Se lo scuotessi con violenza, come un vecchio orologio che si rifiuta di camminare? Lo fece, su e giù. O come i dadi in un momento critico del gioco. Risvegliare la divinità che è lì dentro. Magari dorme. O è in viaggio da qualche parte. L’ironia pungente del profeta Elia. Oppure sta dando la caccia a qualcuno. Il signor Tagomi scosse di nuovo su e giù con violenza il ghirigoro argentato che stringeva nel pugno. Chiama ad alta voce. Tornò a osservarlo.
Tu, piccola cosa, sei vuota, pensò.
Maledicila, pensò. Spaventala.
«La mia pazienza sta per finire,» disse sotto voce.
Che fare, allora? Gettarti in un fosso? Soffiarti sopra, scuoterti, soffiarti sopra. Vinci per me la partita.
Rise. Che sciocchezza, lasciarsi invischiare così, in quel sole caldo. Un vero e proprio spettacolo per chiunque si trovi a passare nei paraggi. Si guardò intorno, senza darlo a vedere, sentendosi in colpa. Ma nessuno aveva visto. Solo vecchi che sonnecchiavano. Un po’ di sollievo, ora.
Le ho provate tutte, si rese conto. L’ho supplicato, l’ho contemplato, l’ho minacciato, ho fatto della filosofia, anche troppa. Che altro posso fare?
Potrei semplicemente restare qui. Mi è negato. Forse capiterà un’altra occasione. Eppure, come dice W.S. Gilbert, un’occasione del genere non capiterà più. È così? Sento che è così.
Quando ero bambino ragionavo come un bambino. Ma adesso ho messo da parte le cose infantili. Adesso devo mettermi a cercare in altri regni. Devo star dietro a questo oggetto in modi diversi.
Devo essere scientifico. Esaurire con l’analisi logica ogni ipotesi. Sistematicamente, secondo il classico metodo aristotelico da laboratorio.
Si tappò l’orecchio destro con un dito, per escludere il traffico e ogni altro rumore che potesse disturbarlo. Poi premette forte contro l’orecchio sinistro il triangolo d’argento a forma di conchiglia.
Nessun suono. Nessuno sciabordio di oceano simulato, in realtà il suono del movimento interiore del sangue… nemmeno quello.

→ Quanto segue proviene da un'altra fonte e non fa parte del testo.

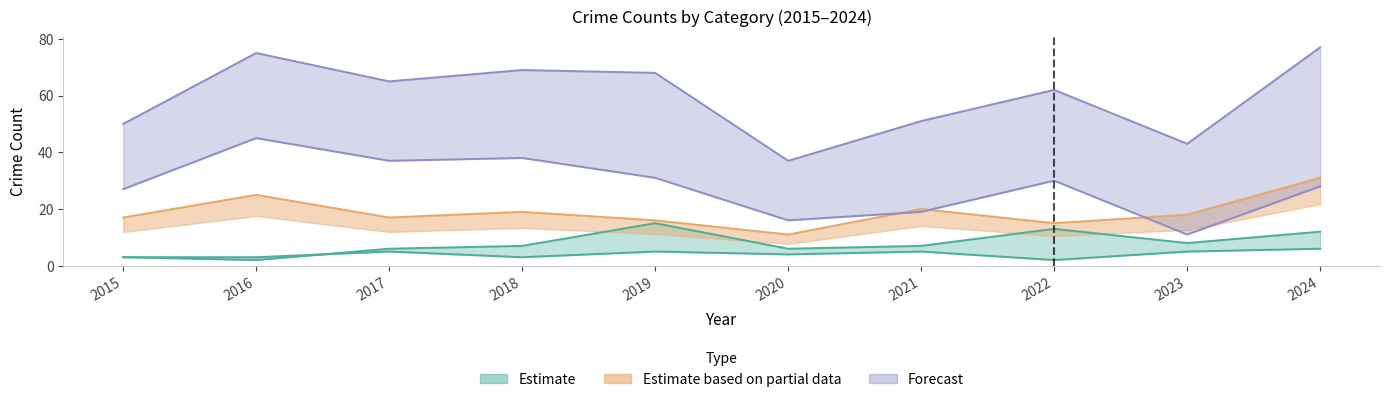

The Theft series shows 63 at 2018. True or false?

False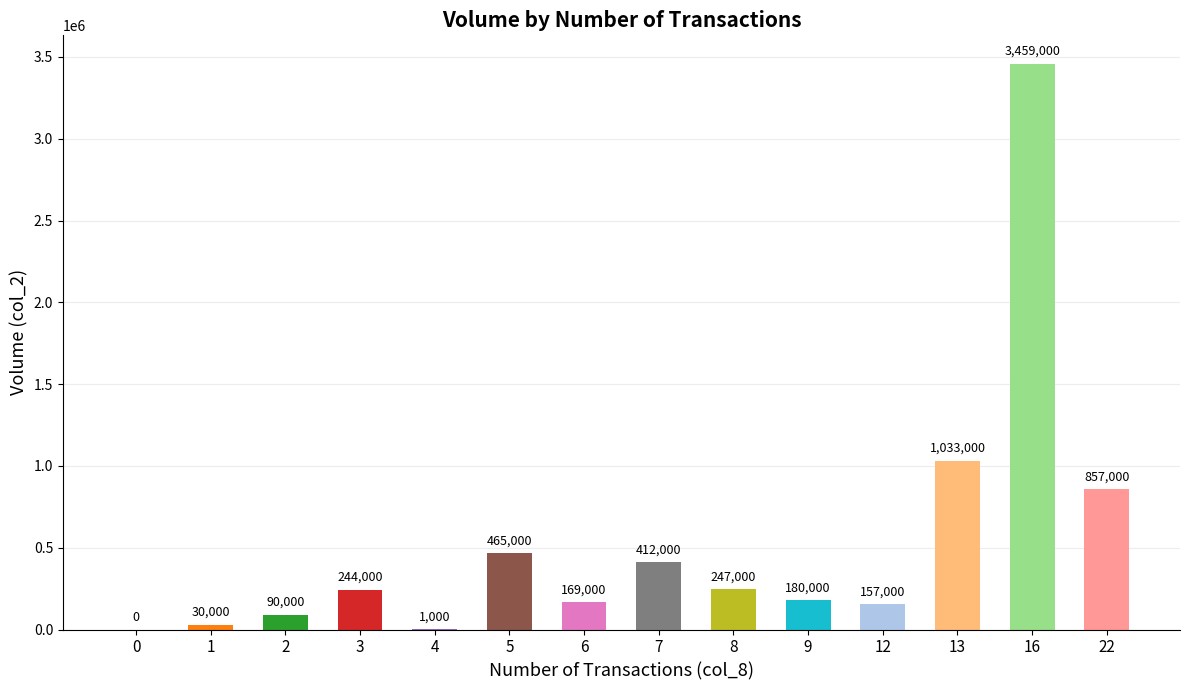

What is the difference between the values at 4 and 7?

411000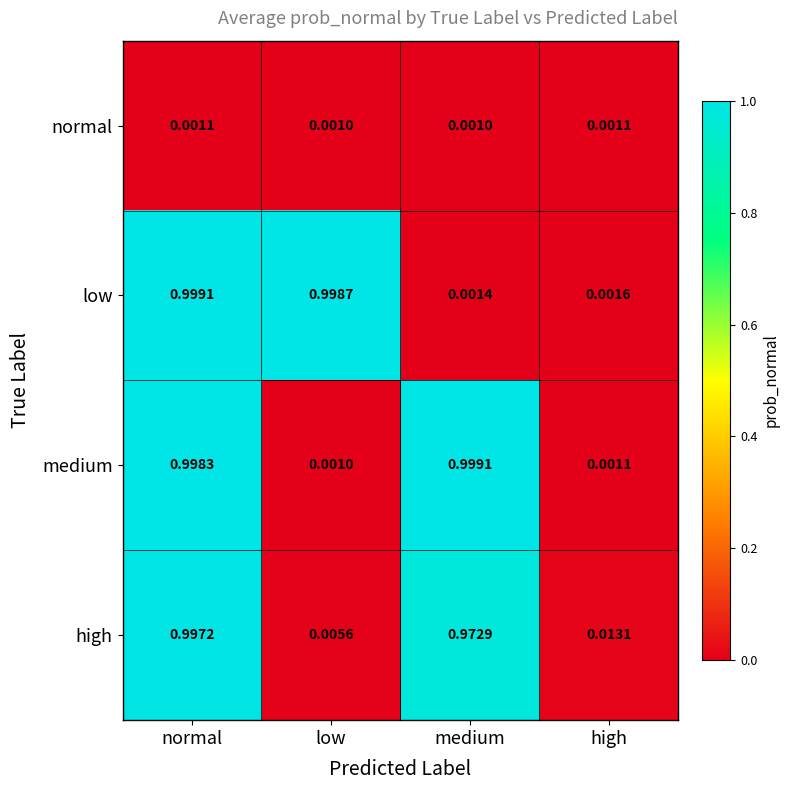

Which category has the lowest value in the high series?

low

Allora quale altro senso poteva percepire il mistero? L’udito era inutile, evidentemente. Il signor Tagomi chiuse gli occhi e cominciò a tastare con il dito ogni punto della superficie dell’oggetto. Nemmeno il tatto; le sue dita non gli dicevano niente. L’odorato. Avvicinò il gioiello d’argento al naso e inspirò. Un debole odore metallico, ma privo di qualsiasi significato. Il gusto. Aprì la bocca, vi infilò il triangolo argentato, lo degustò per un attimo come se fosse un cracker, ma naturalmente senza masticarlo. Nessun significato, solo una cosa dura, fredda, amara.
Lo tenne di nuovo nel palmo della mano.
Alla fine tornò a guardarlo. La vista è il più nobile dei sensi, secondo la scala di priorità dei greci antichi. Girò e rigirò il triangolo d’argento in tutti i modi possibili; lo osservò da ogni punto di vista extra rem.